TO DO:
Put each line of text from the entries below into a Markdown table with the columns "Row" and "Line". Skip blank lines and leave out the pictures.
━━ LISTED ENTRIES
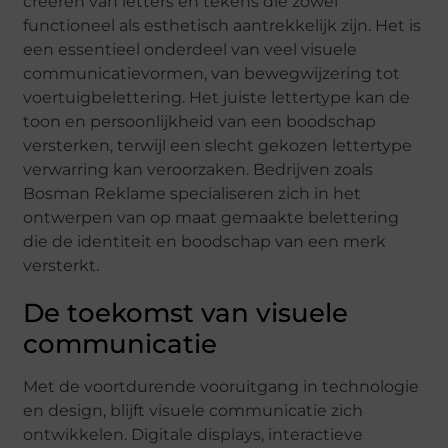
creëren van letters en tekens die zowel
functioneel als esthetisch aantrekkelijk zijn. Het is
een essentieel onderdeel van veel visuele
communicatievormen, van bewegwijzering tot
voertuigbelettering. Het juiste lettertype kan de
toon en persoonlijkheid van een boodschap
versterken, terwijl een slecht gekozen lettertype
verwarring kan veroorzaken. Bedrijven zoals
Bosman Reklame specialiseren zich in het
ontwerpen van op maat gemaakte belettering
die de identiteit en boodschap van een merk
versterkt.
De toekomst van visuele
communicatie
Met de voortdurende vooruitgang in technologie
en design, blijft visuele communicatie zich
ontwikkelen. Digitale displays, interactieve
━━━━
SOLUTION TO THE PROBLEM:
| Row | Line |
|---|---|
| 1 | creëren van letters en tekens die zowel |
| 2 | functioneel als esthetisch aantrekkelijk zijn. Het is |
| 3 | een essentieel onderdeel van veel visuele |
| 4 | communicatievormen, van bewegwijzering tot |
| 5 | voertuigbelettering. Het juiste lettertype kan de |
| 6 | toon en persoonlijkheid van een boodschap |
| 7 | versterken, terwijl een slecht gekozen lettertype |
| 8 | verwarring kan veroorzaken. Bedrijven zoals |
| 9 | Bosman Reklame specialiseren zich in het |
| 10 | ontwerpen van op maat gemaakte belettering |
| 11 | die de identiteit en boodschap van een merk |
| 12 | versterkt. |
| 13 | De toekomst van visuele |
| 14 | communicatie |
| 15 | Met de voortdurende vooruitgang in technologie |
| 16 | en design, blijft visuele communicatie zich |
| 17 | ontwikkelen. Digitale displays, interactieve |